Buna göre, usul hükümlerinin derhal uygulanması gerektiği ilkesi ve görev kurallarının kamu düzeninden olduğu gözetildiğinde, 4703 sayılı Kanun uyarınca tesis edilen idari yaptırım kararlarının iptali istemiyle açılıp bakılmakta olan davalarda 7223 sayılı Kanun'un yürürlüğe girmesinden sonra idari yargı yerlerinin görevli olduğu sonucuna varılmaktadır.

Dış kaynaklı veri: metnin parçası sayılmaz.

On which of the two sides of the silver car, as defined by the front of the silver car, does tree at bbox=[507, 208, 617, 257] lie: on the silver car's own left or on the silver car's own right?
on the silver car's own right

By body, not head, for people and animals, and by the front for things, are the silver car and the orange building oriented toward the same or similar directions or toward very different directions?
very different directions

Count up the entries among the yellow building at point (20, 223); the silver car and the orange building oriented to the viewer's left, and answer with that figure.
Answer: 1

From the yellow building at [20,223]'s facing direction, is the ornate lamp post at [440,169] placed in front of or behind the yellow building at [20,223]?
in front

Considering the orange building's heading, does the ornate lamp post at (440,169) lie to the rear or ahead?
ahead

Bu itibarla, davanın görev yönünden reddine ilişkin ... İdare Mahkemesi kararına yönelik olarak yapılan istinaf başvurusunun reddi yolundaki temyize konu … Bölge İdare Mahkemesi ... İdari Dava Dairesi kararında hukuki isabet bulunmamaktadır.
KARAR SONUCU :
Açıklanan nedenlerle;
1. Davacının temyiz isteminin KABULÜNE,
2. … Bölge İdare Mahkemesi ... İdari Dava Dairesinin … tarih ve E:…, K:… sayılı temyize konu kararının BOZULMASINA,
3. Yeniden bir karar verilmek üzere dosyanın … Bölge İdare Mahkemesi ... İdari Dava Dairesine gönderilmesine, 07/04/2022 tarihinde oy birliğiyle kesin olarak karar verildi.